- [THINGS TO DO]:
a. List every term of two or more letters in the email on x86 paging that is written entirely in capital letters (underscores included).
b. Extend the email on x86 paging, starting right after its final sentence.

- [DOCUMENT TEXT]:

— begin —

I spent some time looking at the code, and I'm guessing you're talking
about the 3-level !SHARED_KERNEL_PMD case.  I can't quite figure out
what's going on.

Can you explain what is actually going on that causes different
mms/pgds to have top-level entries in the kernel range that point to
different tables?  Because I'm not seeing why this makes any sense.

>
> > Now, there's an additional complication.  On x86_64, we have a rule:
> > those entries that need to be synced start out null and may, during
> > the lifetime of the system, change *once*.  They are never unmapped or
> > modified after being allocated.  This means that those entries can
> > only ever point to a page *table* and not to a ginormous page.  So,
> > even if the hardware were to support ginormous pages (which, IIRC, it
> > doesn't), we would be limited to merely immense and not ginormous
> > pages in the vmalloc range.  On x86_32, I don't think we have this
> > rule right now.  And this means that it's possible for one of these
> > pages to be unmapped or modified.
>
> The reason for x86-32 being different is that the address space is
> orders of magnitude smaller than on x86-64. We just have 4 top-level
> entries with PAE paging and can't afford to partition kernel-adress
> space on that level like we do on x86-64. That is the reason the address
> space is partitioned on the second (PMD) level, which is also the reason
> vmalloc synchronization needs to happen on that level. And because
> that's not enough yet, its also the page-table level to map huge-pages.

— end —

- [DATA BLOCK]:
— begin —

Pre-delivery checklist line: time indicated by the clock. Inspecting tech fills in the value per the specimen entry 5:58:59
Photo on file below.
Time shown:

— end —

- [WRITTEN RESPONSES]:
a. SHARED_KERNEL_PMD, IIRC, PAE, PMD

b.
Why does it need to be partitioned at all?  The only thing that comes
to mind is that the LDT range is per-mm.  So I can imagine that the
PAE case with a 3G user / 1G kernel split has to have the vmalloc
range and the LDT range in the same top-level entry.  Yuck.

>
> > So my suggestion is that just apply the x86_64 rule to x86_32 as well.
> > The practical effect will be that 2-level-paging systems will not be
> > able to use huge pages in the vmalloc range, since the rule will be
> > that the vmalloc-relevant entries in the top-level table must point to
> > page *tables* instead of huge pages.
>
> I could very well live with prohibiting huge-page ioremap mappings for
> x86-32. But as I wrote before, this doesn't solve the problems I am
> trying to address with this patch-set, or would only address them if
> significant amount of total system memory is used.
>
> The pre-allocation solution would work for x86-64, it would only need
> 256kb of preallocated memory for the vmalloc range to never synchronize
> or fault again. I have thought about that and did the math before
> writing this patch-set, but doing the math for 32 bit drove me away from
> it for reasons written above.
>

If it's *just* the LDT that's a problem, we could plausibly shrink the
user address range a little bit and put the LDT in the user portion.
I suppose this could end up creating its own set of problems involving
tracking which code owns which page tables.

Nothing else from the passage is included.